In the ensuing weeks since this event surfaced, we have been subjected, as we have been repeatedly since Donald Trump entered the presidential race for the 2016 election, to verbal assertions that garner inflamed emotional responses utilizing contradictory and insulting verbiage, but are shown, upon analysis, not to be grounded in fact. They are verbalizations tailored to “itching ears.” Itching ears are the hearts and minds of those who are emotionally charged around a subject to the extent that they cannot and will not hear anything beyond their own emotional construction. As millions of Americans suffered economic woes brought upon by a culmination of financially and power-greedy commercial and political actions, the stage was set for those who became emotionally vulnerable as a result of their suffering to cheer along anyone who promised revenge, who derided the perceived establishment and appears to be a champion by supposedly bucking the system.

The problem is this verbiage is shouting to the wind. And speaking of the wind imagery – herein lies another biblical Jobian verse, 6:26 – “Do ye hold words to be an argument, but the speeches of one that is desperate to be wind?” Or: “Do you mean to correct what I say, and treat my desperate words as wind?” And Job 8:2 “How long will you go on like this? You sound like a blustering wind,” or: “How long will you talk and keep saying nothing?” In this time, we must determine who is saying nothing and who is saying something.

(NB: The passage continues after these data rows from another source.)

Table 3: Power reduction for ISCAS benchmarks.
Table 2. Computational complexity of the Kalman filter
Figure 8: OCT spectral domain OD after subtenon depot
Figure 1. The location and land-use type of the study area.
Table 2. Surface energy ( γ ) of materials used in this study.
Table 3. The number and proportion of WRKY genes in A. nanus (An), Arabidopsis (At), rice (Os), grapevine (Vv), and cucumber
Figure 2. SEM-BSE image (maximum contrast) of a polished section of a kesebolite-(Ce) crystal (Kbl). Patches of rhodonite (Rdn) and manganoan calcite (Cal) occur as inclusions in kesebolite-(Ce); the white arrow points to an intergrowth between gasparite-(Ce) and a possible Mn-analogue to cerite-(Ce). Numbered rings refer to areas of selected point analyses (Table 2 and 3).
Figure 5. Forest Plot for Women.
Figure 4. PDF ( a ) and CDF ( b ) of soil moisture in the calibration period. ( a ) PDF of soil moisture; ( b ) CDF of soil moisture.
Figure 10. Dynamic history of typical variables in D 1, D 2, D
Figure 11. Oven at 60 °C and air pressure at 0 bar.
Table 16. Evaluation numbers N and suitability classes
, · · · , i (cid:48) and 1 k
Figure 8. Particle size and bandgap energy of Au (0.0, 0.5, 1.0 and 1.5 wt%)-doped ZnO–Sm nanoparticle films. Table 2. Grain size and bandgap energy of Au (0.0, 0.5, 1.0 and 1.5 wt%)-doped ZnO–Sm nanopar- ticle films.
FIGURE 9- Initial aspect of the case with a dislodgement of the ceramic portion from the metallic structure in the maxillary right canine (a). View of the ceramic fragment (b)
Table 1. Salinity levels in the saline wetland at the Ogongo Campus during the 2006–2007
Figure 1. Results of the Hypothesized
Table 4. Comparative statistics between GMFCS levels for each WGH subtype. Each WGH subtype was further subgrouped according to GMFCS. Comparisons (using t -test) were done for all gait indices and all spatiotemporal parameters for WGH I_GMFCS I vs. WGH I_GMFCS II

For how long did those in political and economic power treat the desperate pleas of our hurting citizens as the wind while they washed theirs hands in wartime enterprises, unbalanced budgets, mortgage schemes and golden parachutes? The stage was set for a blustering wind to come in and appear to wipe them all away. The awful fallacy is that while the honest people who have suffered so much cheer and rant for this piece of wind, that same behavior is flaunted under their noses and disregarded by them because of the veil of words it operates under. This administration is seen to be one of the most shockingly corrupt in our history but is supported by those who love the emotional release of the rhetoric of revenge and heroism. Donald Trump has mastered his style through TV ratings. He has learned that he can create his own reality and get millions of people to join him in something that looks wonderful and has no substance. Like a true actor….

And so itching ears are deceivable ears. When inner rage and injustice surface they lead to revenge. When honest and noble goals and ideals are uplifted, they catalyze change. Reversion is never going forward. Backwards is never as good as it was remembered. And yet that is the vision preached – that we go backward to a time of greatness. A pull toward the sense of emotional calmness and economic security felt in the past. The greatness of yesterday will not fit in the fabric of today. We live in a constant relationship with the happenings of the world and the times. One cannot plunge the whole world into a time machine back to days of different understandings and values. We must go forward, and we can only go forward - whether to greatness or to calamity.

Beware of itching ears that collect only the rhetoric of those with whom they agree.